For me, I have learned to try to greet pain as the occasional visitation of an old friend. A friend who has pushed me to my limits and stretched me and who, most importantly, has introduced me to another who also knows it well. It is Him and our Father’s plan that I chose. Pain in this life sometimes reminds me of that. It reminds me that I am quite alive and there is great power in that. I wouldn’t have the relationship with my Savior that I do now, had I not been drawn to my knees at such a young tender age. To really know and understand pain is possibly one of the greatest gifts of our mortal experiences. Without it we wouldn’t know joy. I always pray that when I see the presence of pain in others’ lives, I will recognize it, and not turn away from it, but do my best to help lift, love, and encourage them. Perhaps help quicken their coming to know the Savior as well. No one can truly determine the amount of someone else’s applying the atonement of Christ (except maybe an authorized Priesthood leader). One person may get up out of bed and live a seemingly normal life, another person may be bed-ridden for weeks at a time. The two may have equally sacred relationships with God.

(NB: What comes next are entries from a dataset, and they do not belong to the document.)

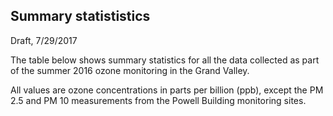 ## Summary statististics
Draft, 7/29/2017

The table below shows summary statistics for all the data collected as part of the summer 2016 ozone monitoring in the Grand Valley.

All values are ozone concentrations in parts per billion (ppb), except the PM 2.5 and PM 10 measurements from the Powell Building monitoring sites. 
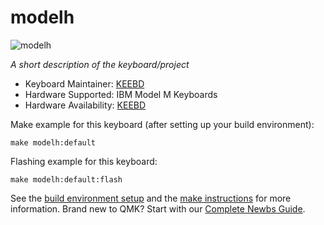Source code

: # modelh

![modelh](./modelh.jpg)

*A short description of the keyboard/project*

* Keyboard Maintainer: [KEEBD](https://github.com/keebd)
* Hardware Supported: IBM Model M Keyboards
* Hardware Availability: [KEEBD](https://keebd.com/products/model-h-usb-controller-upgrade-ibm-model-m)

Make example for this keyboard (after setting up your build environment):

    make modelh:default

Flashing example for this keyboard:

    make modelh:default:flash

See the [build environment setup](https://docs.qmk.fm/#/getting_started_build_tools) and the [make instructions](https://docs.qmk.fm/#/getting_started_make_guide) for more information. Brand new to QMK? Start with our [Complete Newbs Guide](https://docs.qmk.fm/#/newbs).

So, having said all of this, this post is not a way for me to try to convince myself of what I want to believe. It’s what I know about myself and what I have felt as I have gotten to know others in some of the most painful situations this life has to offer. It’s not a post to belittle or deny the differences that we all have in the way we have been raised or what views have been instilled in our minds. Quite the opposite, actually. Its more of a prayer for people to just try to understand - to just try to embrace peoples’ stories and see the good in them, no matter what they may be. This journey is a hard one and the least any of us can do is see that we may not know the whole truth in someone else’s situation and that we should love them for the divine beings they are rather than just the “convenient” parts of them. The least we can do is try to bring others closer to Christ by sharing His love and mercy with them. Because truly, are we not all broken? Are we not all beggars requiring as much of that love as possible? How wonderful it be to one day rejoice with one another in our perfected states. Until then...hello pain, my old friend.